# What the task asks:
Extract each line in the entries below that contains the string "Dinars". Case matters, so match only that exact capitalization.

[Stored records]

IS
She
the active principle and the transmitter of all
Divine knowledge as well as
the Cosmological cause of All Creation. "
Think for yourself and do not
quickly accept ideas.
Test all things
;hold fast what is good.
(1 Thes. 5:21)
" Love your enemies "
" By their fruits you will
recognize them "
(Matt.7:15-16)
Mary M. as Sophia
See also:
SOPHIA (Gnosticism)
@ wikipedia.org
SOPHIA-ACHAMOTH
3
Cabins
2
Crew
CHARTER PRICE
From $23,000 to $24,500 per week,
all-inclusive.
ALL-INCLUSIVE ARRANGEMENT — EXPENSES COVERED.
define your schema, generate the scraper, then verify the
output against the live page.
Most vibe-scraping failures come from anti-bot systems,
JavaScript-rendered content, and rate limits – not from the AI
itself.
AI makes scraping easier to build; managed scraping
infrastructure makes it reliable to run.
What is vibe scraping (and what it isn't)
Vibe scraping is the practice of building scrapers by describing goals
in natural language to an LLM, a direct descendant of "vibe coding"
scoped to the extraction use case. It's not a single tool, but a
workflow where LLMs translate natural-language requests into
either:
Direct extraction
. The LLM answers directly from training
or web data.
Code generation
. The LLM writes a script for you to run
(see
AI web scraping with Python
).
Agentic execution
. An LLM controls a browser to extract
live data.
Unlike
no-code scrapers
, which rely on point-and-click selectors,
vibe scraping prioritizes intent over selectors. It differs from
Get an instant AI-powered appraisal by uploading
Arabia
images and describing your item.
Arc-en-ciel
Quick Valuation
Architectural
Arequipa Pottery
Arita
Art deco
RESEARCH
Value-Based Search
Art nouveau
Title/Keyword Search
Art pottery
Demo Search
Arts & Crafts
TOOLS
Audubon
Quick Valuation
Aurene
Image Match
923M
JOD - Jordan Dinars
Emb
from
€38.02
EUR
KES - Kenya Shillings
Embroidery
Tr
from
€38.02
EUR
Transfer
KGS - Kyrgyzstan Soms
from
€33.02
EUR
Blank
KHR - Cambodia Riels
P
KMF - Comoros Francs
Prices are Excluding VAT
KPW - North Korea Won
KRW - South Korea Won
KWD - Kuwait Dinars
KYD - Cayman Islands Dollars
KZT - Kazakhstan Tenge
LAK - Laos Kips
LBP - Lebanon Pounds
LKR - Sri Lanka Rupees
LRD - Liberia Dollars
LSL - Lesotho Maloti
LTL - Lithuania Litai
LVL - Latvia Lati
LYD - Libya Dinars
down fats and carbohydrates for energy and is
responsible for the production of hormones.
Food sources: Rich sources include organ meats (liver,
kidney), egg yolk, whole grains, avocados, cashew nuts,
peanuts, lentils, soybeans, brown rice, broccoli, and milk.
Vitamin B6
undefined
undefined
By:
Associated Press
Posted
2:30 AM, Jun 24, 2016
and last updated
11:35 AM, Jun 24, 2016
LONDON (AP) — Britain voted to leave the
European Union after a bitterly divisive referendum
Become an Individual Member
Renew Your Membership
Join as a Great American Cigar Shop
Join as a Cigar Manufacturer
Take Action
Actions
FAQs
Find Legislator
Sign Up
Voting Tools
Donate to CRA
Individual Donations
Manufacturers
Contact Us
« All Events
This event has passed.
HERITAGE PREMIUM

# Response box:
JOD - Jordan Dinars
KWD - Kuwait Dinars
LYD - Libya Dinars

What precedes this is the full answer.